Resist the urge to dive right in and start transforming your code to Solaris Motif. Begin the process of porting your application to Motif and CDE by examining your application's architecture.
The more architecture your application has, the more important it is to re-architect the application correctly up front. In these situations the complexity of the porting process increases dramatically if you use the "convert and clean up" strategy.
For programs in which important functions are insulated from the surrounding GUI, the impact of the difference in the OPEN LOOK user interface and Motif can be negligible. However, if the code is tightly linked to the user's actions or relies on a specific OPEN LOOK feature, producing a Solaris Motif equivalent may be difficult.
If you can draw a line through your code modules and completely isolate those that constitute the user interface from those that make up the remainder of your application, then you can focus your migration efforts on the process of replacing the user interface modules with equivalent ones developed for Motif. Many application developers follow software development methods that require this kind of clean separation and, in some cases, even formally specify the program boundaries between user interface and application internals.

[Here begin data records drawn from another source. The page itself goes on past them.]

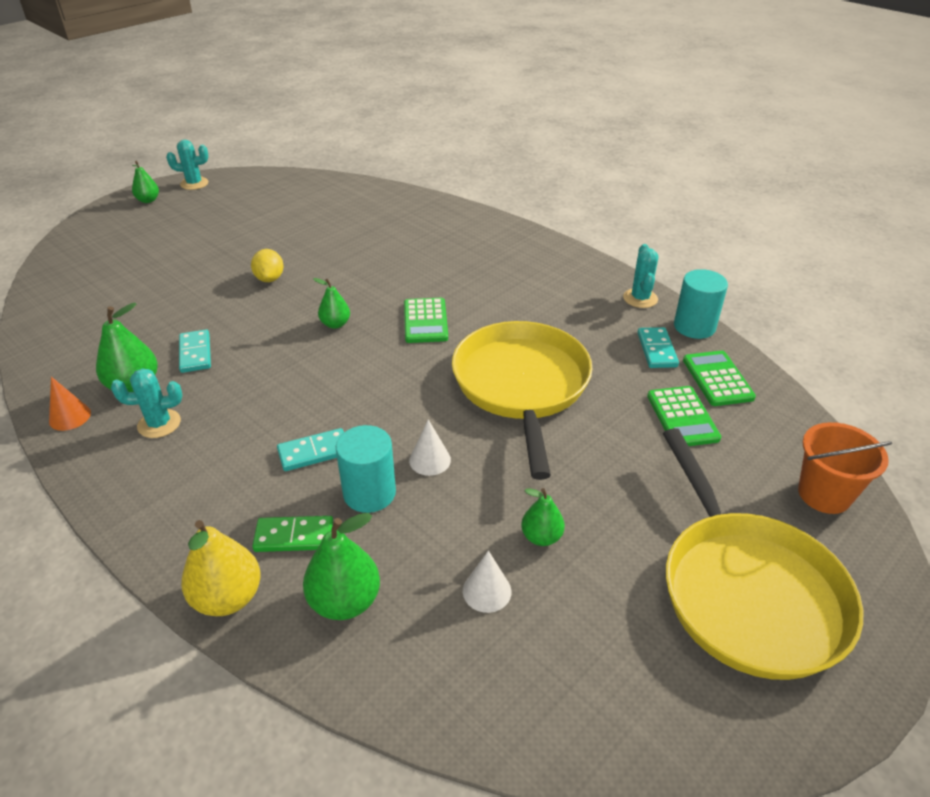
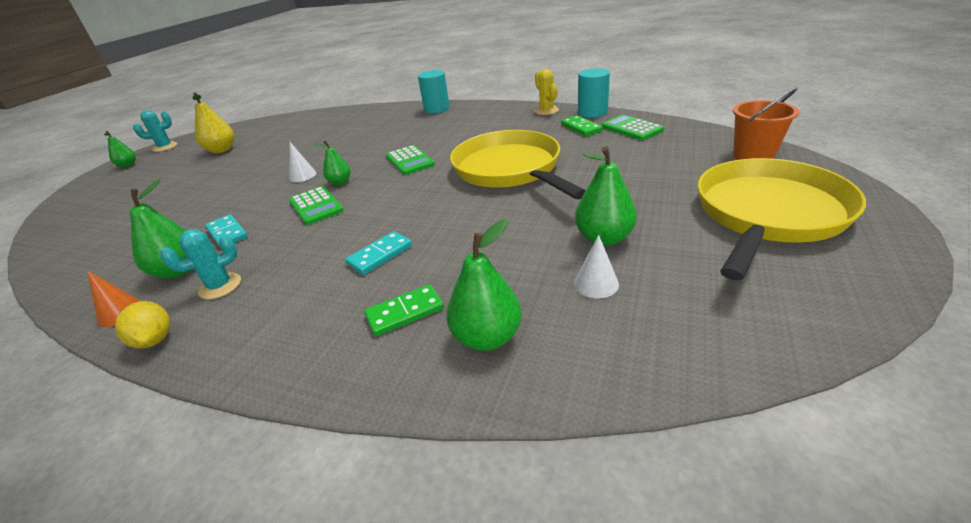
camera: 20 degrees left, 5 degrees down
(228, 598) = (374, 380): yellow pear -> yellow pear (222, 150)
(270, 279) = (266, 175): yellow lemon -> yellow lemon (155, 339)
(369, 493) = (448, 262): turquoise cylinder -> turquoise cylinder (437, 109)
(430, 460) = (479, 227): white cone -> white cone (302, 175)
(541, 537) = (604, 238): green pear -> green pear, size x1.61
(640, 298) = (546, 111): turquoise cactus -> yellow cactus
(657, 350) = (581, 128): turquoise domino -> green domino
(682, 417) = (630, 150): green calculator -> green calculator (316, 206)
(747, 591) = (768, 214): yellow pan -> yellow pan turned 105 degrees counterclockwise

Alternatively, if your software is more monolithic and has application-specific abilities embedded within functions that also provide the user interface, then you may have to spend extra time separating the two types of functions, thereby complicating your migration. In an extreme case, you must choose between violating the style guide or redesigning part of the program.
The amount of time involved in taking full advantage of the Solaris CDE software significantly depends on how your application is laid out. Applications that are well designed are easier to port and to properly break down for maintenance and readability.
As mentioned previously, porting your application to Motif is not an object-for-object swap. Such swapping concentrates on the static aspects of your application user interface. Complex applications in particular contain many objects that manage the application infrastructure and make it work in dynamic situations. (Dynamic aspects of your application include, but are not limited to, resizing windows, localization, and font changes.) These manager widgets that handle the dynamic geometry in your application are different in the OPEN LOOK and Motif toolkits. Your application will not display the dynamism you want if you try an object-for-object swap of manager widgets. Introducing an appropriate design to handle the dynamic aspects of your application typically increases the complexity of its architecture.
XView does not provide much variety for dynamic layout. It primarily fixes objects at (x, y) positions, which can cause difficulties if an application font is changed or the application is localized. Motif and OLIT provide a variety of geometry manager widgets; however, they have significant differences.
Table 6-1 OLIT and Motif Geometry Manager Widgets
The CDE desktop is quite different from the OpenWindows desktop, although it contains many of the same types of tools. The most obvious difference is that it is a Motif desktop. Read the "Architectural Overview" chapter of Common Desktop Environment: Programmer's Overview for a discussion of the end user and development environment architectural structure. Also read about:
Motif: See "Motif 2.1 Documentation" and "Motif Programming" for a listing of Motif documentation.
CDE Look and Feel: Refer to Common Desktop Environment: Style Guide and Certification Checklist for details. To be style-guide compliant, your application must pass the checklist at the end of the book.
CDE runtime and Development Environments: See "CDE Documentation" for a listing of all CDE documentation that Sun provides. In addition, the desktop applications each have online help volumes.
If you used a Motif GUI builder to create the GUI for your application, your migration to the Solaris CDE desktop will probably be easier. In most cases, the use of a builder implies that you have some degree of separation between user interface functions and application internals, the advantages of which were previously discussed.
Also, builders typically use generalized internal storage formats or are capable of generating interchange files, each of which may be post-processed to automate some of the conversion process. Contact your builder vendor to see what migration tools they are currently offering.
Other less tangible tools that you might have used and that could ease your transition include development approaches that produced functional requirements documents or high-level designs. These representations may describe your application in terms less specific to the OPEN LOOK user interface that are more amenable to being mapped to CDE and Solaris Motif than your source code.